I will explain the general rules for Spanish as spoken in Spain, but there's not a single way to pronounce Spanish in Spain: there is substantial regional variation. I'd also caution you to think of Latin American Spanish as having some sort of "lag". All dialects of Spanish have a number of features that are innovative to some degree (and often considered unacceptable for Standard Spanish) while preserving features that historically were more common but now are rare. Spanish was already a very diverse beast before expanding into the Americas. There's little rhyme or reason to it besides to some extent which parts of the Americas were populated by which groups from Spain and when that happened.
Vowels are mostly the standard 5 that you are taught, with exceptionally small allophonic variations that aren't really worth talking about. However, if you opt to adopt to the aspirated syllable-final /s/ pronunciation, you should know that speakers in the South of Spain have a tendency to adjust vowel quality to increase the distinction between, for example, gata [gata] and gatas [gatas](norm) ~ [gatæ(h)](adjusted). Basically /-as/ is pronounced [-æ(h)], /-es/ is [-ɛ(h)], and /os/ is [-ɔ(h)] for these speakers.
For /b/, /d/ and /g/, there is little difference with Latin America. Intervocalically, they soften, with the /d/ even disappearing sometimes in semi-formal speech. A word-final /d/ can be variably pronounced [d] ~ [t] ~ [θ]. In central Spain, [θ] is most common, hence one of the main local magazines is literally entitled Madriz. But in the northeast, that same /d/ will be more like [t]. Elsewhere, it may stay [d] or just disappear entirely. Note that the letter v is always pronounced /b/, identical to b.
The ll in some areas maintains distinction with y, and in others it doesn't. If you wish to maintain the distinction (also common in the Andes), you should pronounce the y very close to the English one. If you don't, aim for something between the English /y/ and /j/ (but closer to the /y/), and just like with native speakers, the actual pronunciation for a given word may end up sounding a bit more like one or the other, but it'll be quite close.

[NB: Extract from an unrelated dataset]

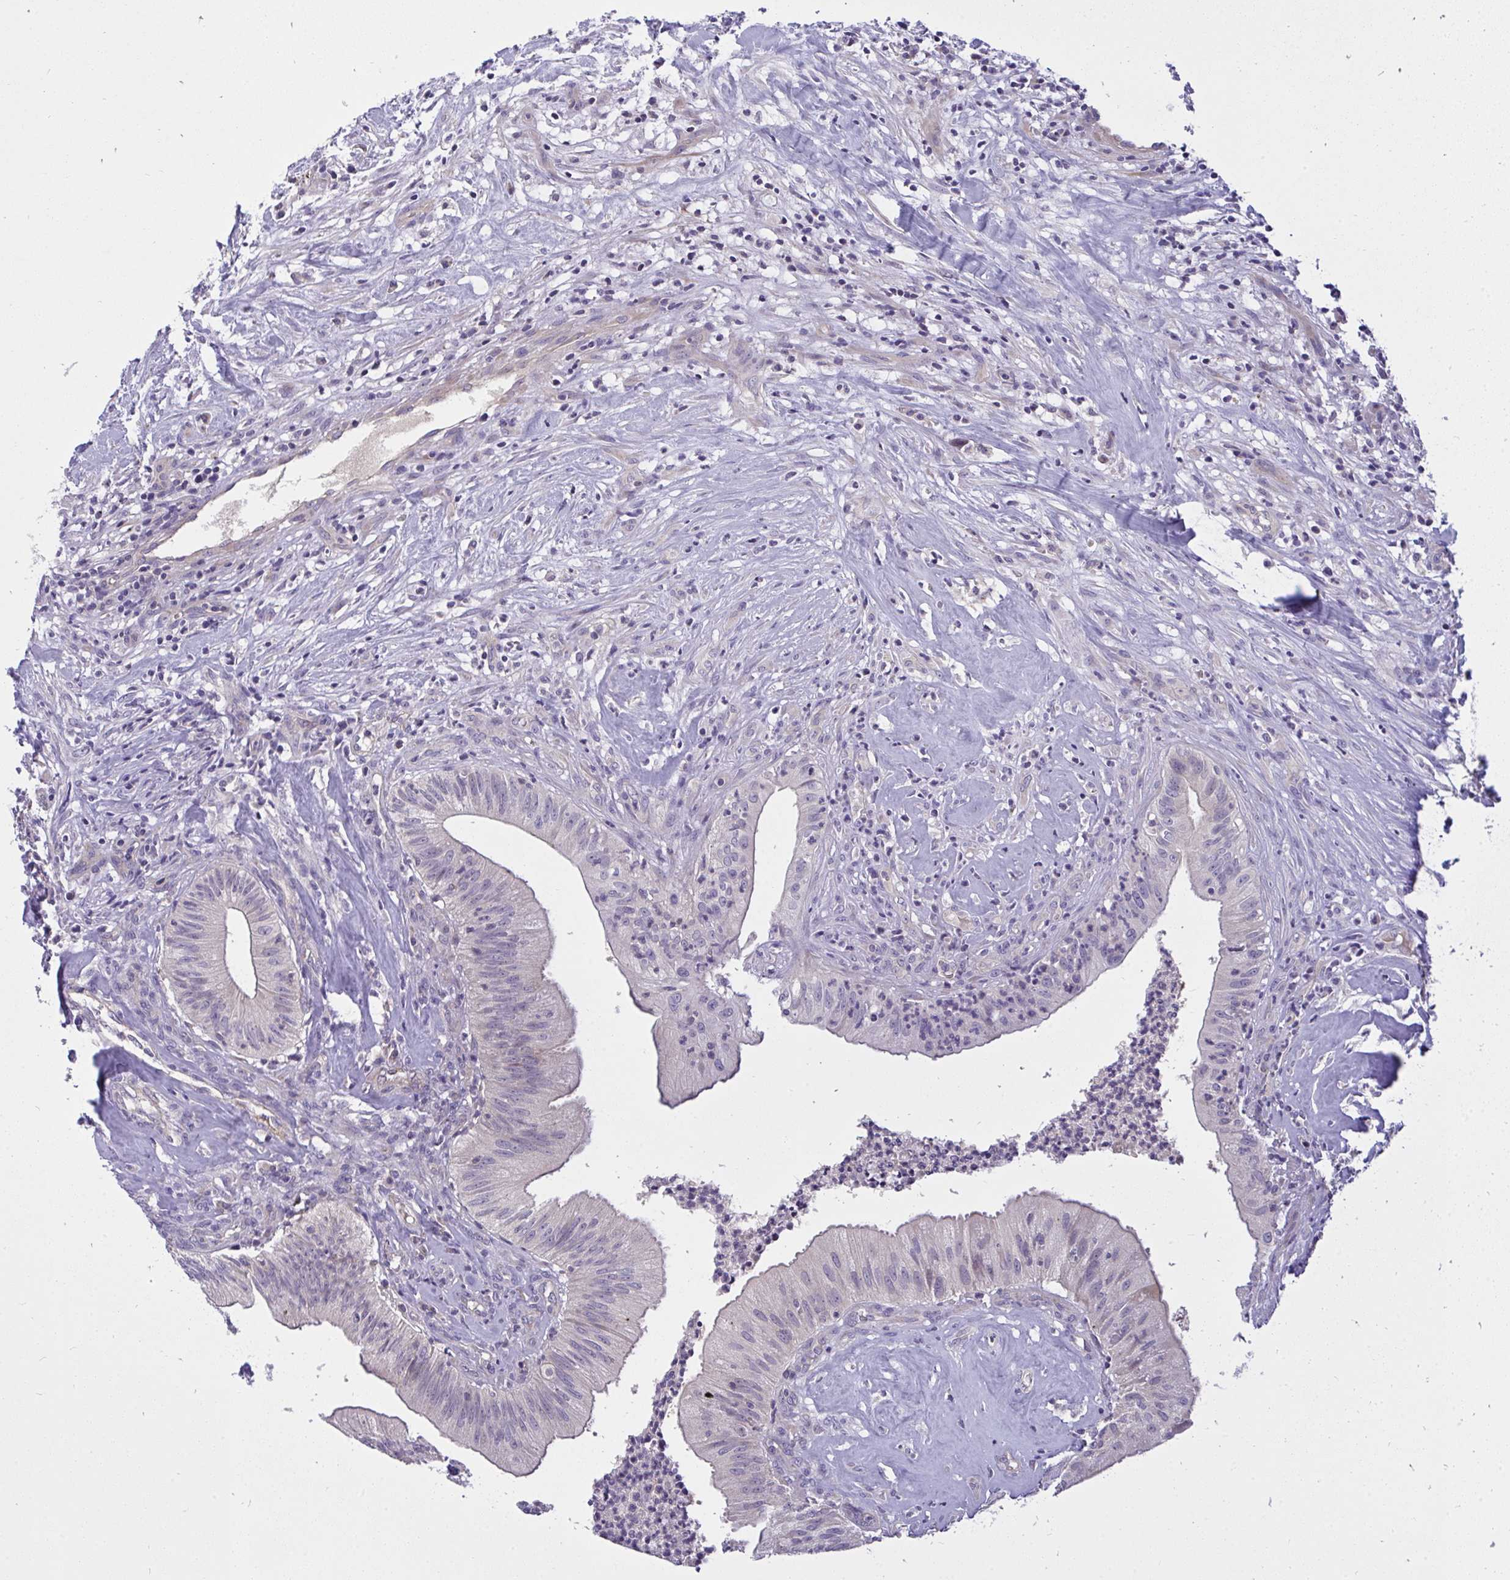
{"staining": {"intensity": "negative", "quantity": "none", "location": "none"}, "tissue": "head and neck cancer", "cell_type": "Tumor cells", "image_type": "cancer", "snomed": [{"axis": "morphology", "description": "Adenocarcinoma, NOS"}, {"axis": "topography", "description": "Head-Neck"}], "caption": "Adenocarcinoma (head and neck) stained for a protein using IHC shows no staining tumor cells.", "gene": "C19orf54", "patient": {"sex": "male", "age": 44}}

In many parts of Spain —like in some parts of Latin America— an /n/ at the end of an utterance will be [ŋ] instead the [n] that you might expect. This is most common in the North, South, and the Canaries, and not common in Central or Eastern Spain.
The /ks/ from x will be simplified most of the time in front of a consonant to just /s/. Hence texto and testo are identical in pronunciation. This can sometimes even spill over into intervocalic /x/ and result in something like taxi being /tasi/.
The /s/ has a variety of different sounds including [s̺] or [s]. The latter is pronounced like the English S, and the former is like that but with the tongue curled ever so slightly upwards, creating an almost sh like sound. At the end of syllables, it may be aspirated (particularly in the south) potentially resulting in vowel changes (see vowel section). It can even be [x] or [χ] in front of /k/. In front of voiced consonants, it can also voice, such that mesmo sounds like [mezmo] (English z sound).
The ch is generally as in English [t͡ʃ] but in the south can be simply pronounced as [ʃ] (like English sh).
The rr is pronounced as an alveolar trill, and there isn't really any variation on it.
The s/z distinction is the norm, but not universal. There are substantial areas in the South and a few in the northwest that do not distinguish them. In the northwest, it's universally pronounced like s, but in the south, some will pronounce both like s /s/ and others will pronounce both like z /θ/.
The h can be pronounced in some words in a few very small regions. As a result, words like albahaca, while normally being pronounced /al.ba'a.ka/, they will be pronounced /al.ba'ha.ka/. 99.999% of speakers in Spain will never pronounce the h.
The j and the g in combination with e or i tends to be pronounced further back in the both and with more friction than other dialects. Thus we could write it as [x] ~ [χ] instead of [h]. You'll definitely get the feeling you're coughing when pronouncing this correctly for European Spanish.